Asian Markets Open Higher Following US Jobs Data as Oil Rises on Iran Protests
Asian markets opened higher Monday following Friday's record-setting US performance driven by employment data showing unemployment falling to 4.4%. Oil prices rose as Iran intensified protest crackdowns, extending the longest weekly gain streak since June. The yen weakened to year-low levels amid snap election speculation, while Taiwan Semiconductor's strong revenue supported regional tech sentiment.

*this image is generated using AI for illustrative purposes only.
Asian equity markets opened with broad-based gains on Monday, following strong performance in US markets where employment data helped drive stocks to new record levels. The positive sentiment carried over despite ongoing geopolitical uncertainties and mixed signals from various economic indicators.
Market Performance Across Regions
Shares in Australia and South Korea posted gains alongside equity index futures for Hong Kong, all taking guidance from Friday's strong US performance. The S&P 500 climbed 0.6% on Friday to close at an all-time high, though US equity futures edged lower in early Monday trading.
| Market: | Performance |
|---|---|
| Australia S&P/ASX 200: | +0.7% |
| Hang Seng futures: | +0.6% |
| Euro Stoxx 50 futures: | +1.6% |
| S&P 500 futures: | -0.1% |
Japanese financial markets remained closed Monday for a holiday, which means no trading of cash US Treasuries occurred in Asia during the session.
US Employment Data Impact
Friday's gains in US equities followed largely benign employment data that showed slightly fewer workers were added to the economy than economists had forecast. The unemployment rate edged down to 4.4%, providing a mixed but generally supportive backdrop for markets. The jobs data left expectations for additional Fed interest-rate cuts intact, although the pace of future reductions remains uncertain.
Morgan Stanley, Barclays and Citigroup all pushed back their forecasts for Fed rate cuts later in 2026 following Friday's employment report. The US 10-year yield ended little changed in Friday's session.
Currency and Commodity Movements
The yen crept lower in early Asian trade after closing Friday at its weakest level in a year. The weakness partly reflected the potential for a snap election in Japan. The dollar remained mixed against developed-market peers on Monday.
| Currency Pair: | Level |
|---|---|
| EUR/USD: | $1.1645 |
| USD/JPY: | 157.91 |
| USD/CNH: | 6.9742 |
Oil advanced in early Asian trading as Iran intensified a crackdown on protests across the country. West Texas Intermediate crude rose 0.5% to $59.41 a barrel. The increase extended Friday's advance, capping the longest run of weekly gains since June.

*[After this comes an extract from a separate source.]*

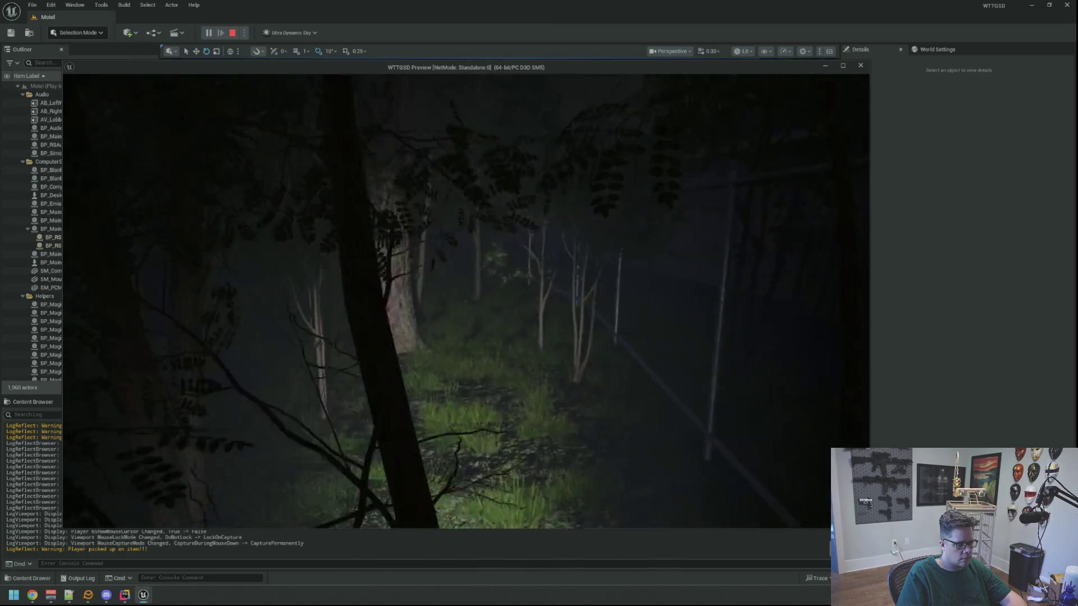
key("w")
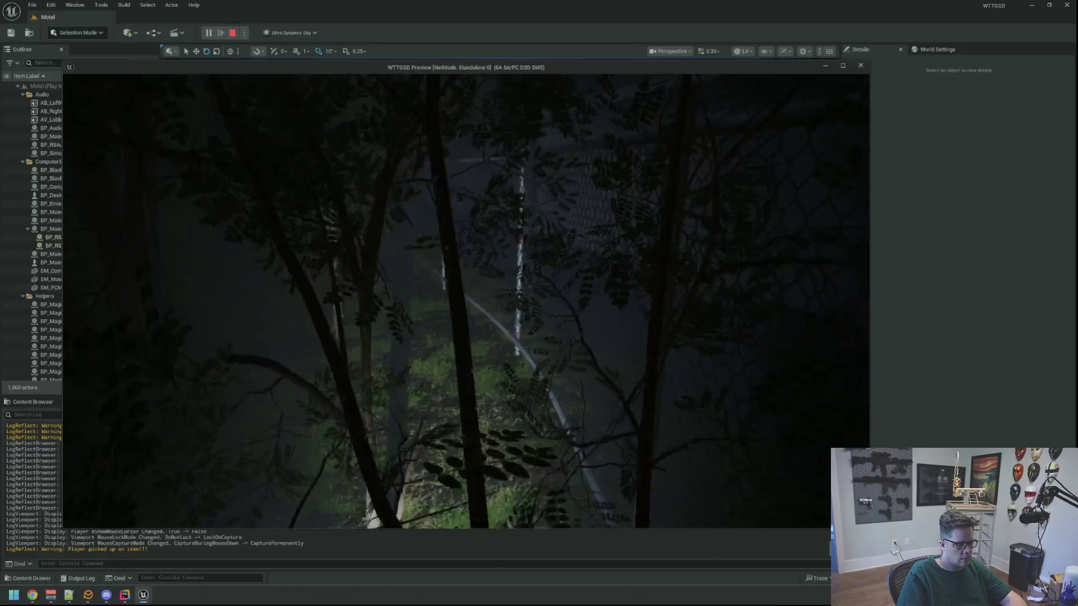
key("w")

The unrest has raised possibilities of significant geopolitical changes that could transform global energy markets.
Geopolitical Developments
Trump has threatened repercussions if demonstrators were targeted, while Tehran has warned the US and Israel against any intervention. Matt Maley, chief market strategist at Miller Tabak + Co., noted the elevated uncertainty levels: "The situation in Iran seems to be taking the country to the brink. The level of uncertainty in so many geopolitical hotspots is reaching levels not seen since the late 1930s."
Separately, the US Supreme Court failed to weigh in on Trump's tariffs, pushing into the future one risk hanging over markets. US federal prosecutors have opened a criminal investigation into Federal Reserve Chair Jerome Powell over the central bank's renovation of its headquarters, according to the New York Times.
Technology Sector Outlook
Asian tech shares may receive support after Taiwan Semiconductor Manufacturing Co. reported revenue that topped estimates, offering fresh momentum for the AI trade in the region. This development comes as signs emerge that the dominance of US mega-cap tech stocks may be waning.
Precious metals traded slightly higher early Monday, with spot gold rising 1% to $4,554.69 an ounce, as some traders positioned for continued strength following last year's rally. Australian bond yields remained little changed, with the 10-year yield declining two basis points to 4.67%.